Greg Curnoe, Homage to Van Dongen #1 (Sheila), June 27, 1978 –
November 23, 1979
Watercolour and graphite on paper, 152.4 x 243.8 cm
Justina M. Barnicke Gallery at Hart House, Art Museum at the University of Toronto
Greg Curnoe’s life-sized nude portrait of his wife, Sheila, is derived from a series of pen-and-ink drawings he produced in 1975 and differs markedly from his other works. There is no political statement, no obvious text, no cartoon-style drawing—instead, a superbly rendered watercolour portrait of his confident, self-possessed wife. The pose used in this large watercolour alludes to La sirène espagnole, c. 1912, by the Dutch Fauvist Cornelis “Kees” Van Dongen (1877–1968), but the work also has affinities to modernist works by French painters Édouard Manet (1832–1883) and Henri Matisse (1869–1954). Curnoe uses a more painterly modelling of the figure with his characteristic juxtaposition of pattern to flat areas and complementary colours used to denote shadows.1
The challenges of working on a large-scale watercolour caused a problem. Unlike oil paint, the transparency of the watercolour medium means that alterations can be obvious. As Curnoe finished this painting, he worried in his journal: “Sheila objects strongly to the face on the large nude . . . What should I do? The painting is of her. She has a say in it & it is a collaboration. The painting is finished and is priced at over $10,000 . . . Do I take a chance & wreck [it?]”2 Ultimately, Curnoe did not rework the face. While Sheila Curnoe still does not think the painting is a good likeness, she was pleased when it was acquired almost immediately for the collection of Hart House at the University of Toronto.

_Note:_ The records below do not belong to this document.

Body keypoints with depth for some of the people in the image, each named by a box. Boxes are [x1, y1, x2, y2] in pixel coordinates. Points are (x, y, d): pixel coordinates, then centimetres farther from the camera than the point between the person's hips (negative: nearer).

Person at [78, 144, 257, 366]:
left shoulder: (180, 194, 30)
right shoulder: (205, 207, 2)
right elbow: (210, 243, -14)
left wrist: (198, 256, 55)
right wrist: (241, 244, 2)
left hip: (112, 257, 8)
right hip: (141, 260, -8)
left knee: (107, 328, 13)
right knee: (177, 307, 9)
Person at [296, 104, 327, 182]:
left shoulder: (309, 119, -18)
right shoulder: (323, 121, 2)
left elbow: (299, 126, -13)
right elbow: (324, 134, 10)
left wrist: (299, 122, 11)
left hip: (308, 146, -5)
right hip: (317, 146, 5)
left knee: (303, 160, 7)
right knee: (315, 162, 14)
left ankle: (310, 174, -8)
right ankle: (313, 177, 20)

Curnoe was no stranger to controversy, yet he was genuinely shocked by criticism that other similar portraits of Sheila elicited when they were shown in Vancouver in 1982. Suddenly his nudes had become a lightning rod for feminist critique. He was accused by art historian Serge Guilbaut of objectifying and exploiting his wife, as well as of paying homage to the minor Fauve painter Van Dongen. His immediate response was a life-sized nude watercolour self-portrait, What’s Good for the Goose Is Good for the Gander, 1983, now in the National Gallery of Canada, Ottawa. The work is unsettling; the knock-kneed artist stares at us, seemingly floating against a background of multicoloured circles created in the style of French artist Robert Delaunay (1885–1941).